Her introduction to Blyth was both immediate and memorable. “Paul Thompson was a really strong proponent of getting to know the locals, getting to know your neighbourhood,” she recalled. “I remember arriving, and the first thing he did was take me around to somebody’s farm - they were growing garlic. And, when we rehearsed Death of a Hired Man, it was at the end of the season, so it was during [the annual Thresher Reunion in Blyth], and so the garlic was ready, and he bought this huge bag of garlic.”
That first impression has always stuck with her. “I remember the quality of the light,” she recollected. “I remember the quality of the light - there’s nothing like the quality of the light in Huron County… I just felt like I was at the edge of the world in such a magical place.”
That strong sense of place would become central to McIntosh’s work at the Blyth Festival, particularly during her time in The Outdoor Donnellys, where her background working with horses proved handy. “One of the reasons Paul was excited to work with me originally was because I worked a lot with horses at the Caravan Farm Theatre - I knew a little bit about teams, and I knew how to harness, and stuff like that,” she explained to The Citizen. “We were trying to stage a press photo for The Outdoor Donnellys, and they wanted to capture the horses, and Eric Coates up on the stagecoach. And I said, ‘well, I know those horses - I trust them - why don’t we do a thing where I’m running, and Will Donnelly is chasing me? I feel safe about that.’ And so we staged it, and we did it. I don’t even know if it was a moment in the show yet, but I was running, and the horses were chasing me. I jumped up on the stage, Eric jumped off the stagecoach onto the stage. It was really very cinematic.”

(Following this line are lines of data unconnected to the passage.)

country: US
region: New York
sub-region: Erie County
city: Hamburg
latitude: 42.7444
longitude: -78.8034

That press photo would go on to take on a life of its own. “I felt so proud of what we were doing, and how special it was. What I most remember is when Eric came into The Boot, holding the London Free Press, and that photo was on the cover. And he threw it down, and he said, ‘All of our lives are gonna change’… or something like that. And in that theatre micro-way - it did,” McIntosh said. “At the time, you don’t know that something is going to catch fire in the way that The Outdoor Donnellys show did, and that it would be done again and again. I ended up winning an award for my work on that show.”

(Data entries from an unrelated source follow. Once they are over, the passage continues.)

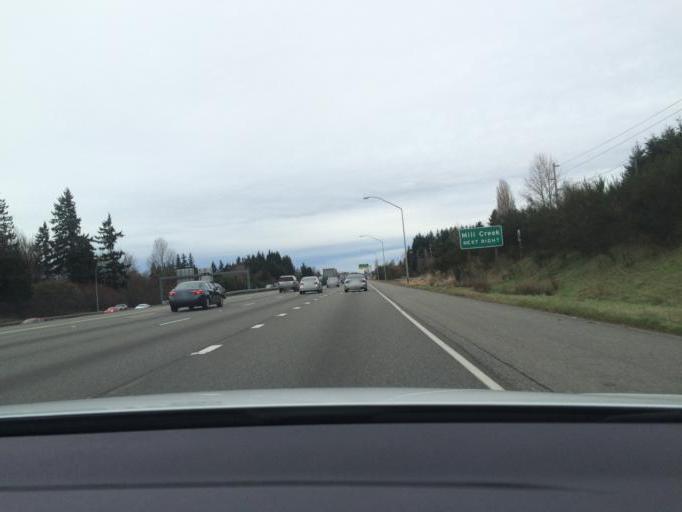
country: US
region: Washington
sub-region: Snohomish County
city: Martha Lake
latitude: 47.8371
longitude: -122.2604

Looking back, McIntosh now sees that moment in Blyth as a formative part of her creative development. “Now that I’m old and gray - you don’t know when these moments are going to come, and you don’t know that they might never come again,” she advised. “That’s why that moment really stands out as being the kind of moment that, for me, cemented in my soul the kind of theatre that I wanted to do - I wanted to do shows where people felt a part of it.”
Returning to Blyth now feels less like a visit and more like a homecoming. “I can’t believe I get to go back to Blyth. It’s really a creative home for me, and I am just so grateful to be back,” she said. “And it’s so great to be outdoors on the Harvest Stage. We’re going to get to see the sun go down, and those lights come up, just when things are the most dramatic for the Kroehler girls.”
For an artist whose work has always been rooted in place, people and shared experience, it’s a fitting stage.